What you will do >>
Search the material for the word "shoulder" and report each line where it turns up.

Supplied records >>

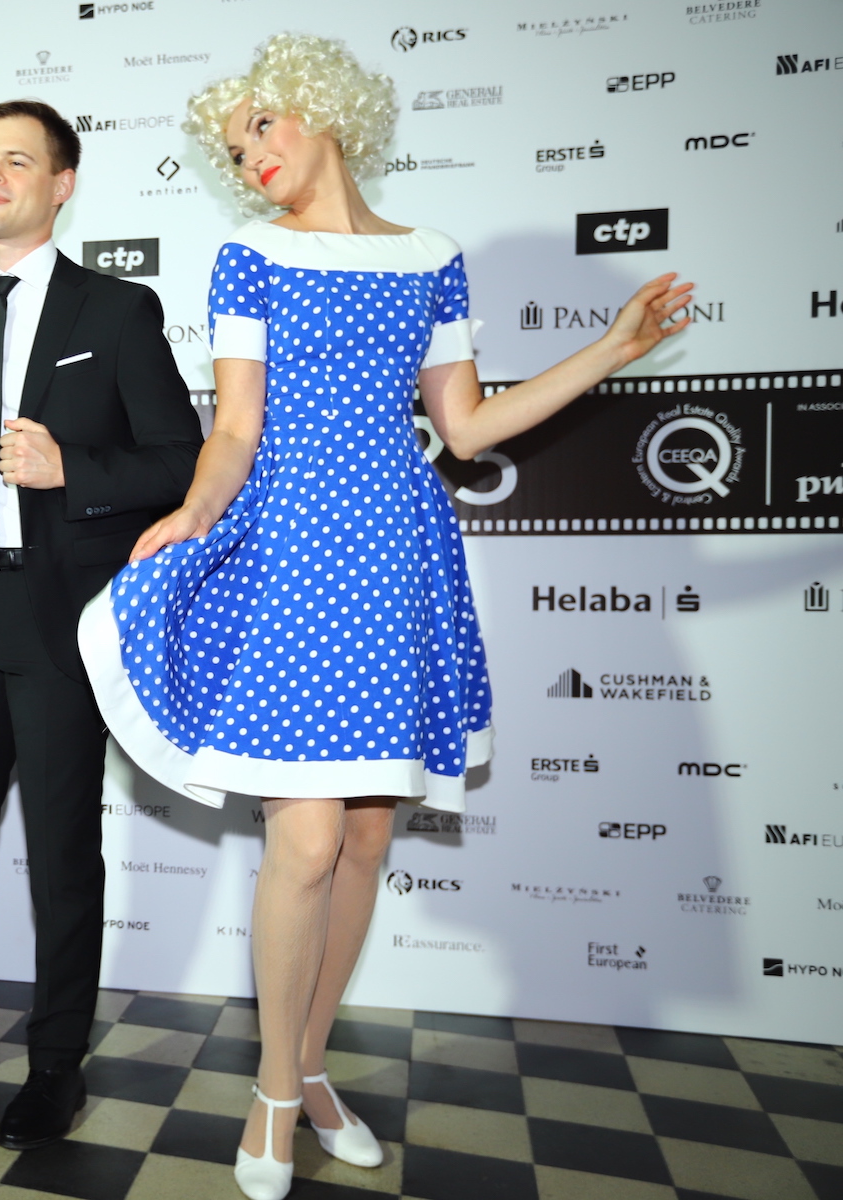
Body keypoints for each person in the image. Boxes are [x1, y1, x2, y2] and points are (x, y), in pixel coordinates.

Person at [78, 33, 695, 1200]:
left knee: (366, 839)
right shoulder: (250, 256)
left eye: (263, 127)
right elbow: (235, 429)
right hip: (292, 551)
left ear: (321, 111)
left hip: (397, 552)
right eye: (234, 147)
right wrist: (194, 515)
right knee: (306, 840)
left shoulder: (431, 256)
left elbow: (466, 428)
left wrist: (612, 349)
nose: (250, 156)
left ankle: (311, 1070)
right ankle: (272, 1095)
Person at [0, 100, 203, 1151]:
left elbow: (181, 461)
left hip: (59, 615)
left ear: (62, 185)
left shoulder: (115, 310)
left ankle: (57, 1063)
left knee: (63, 848)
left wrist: (73, 468)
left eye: (16, 161)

Your response >>
right shoulder: (250, 256)
left shoulder: (431, 256)
left shoulder: (115, 310)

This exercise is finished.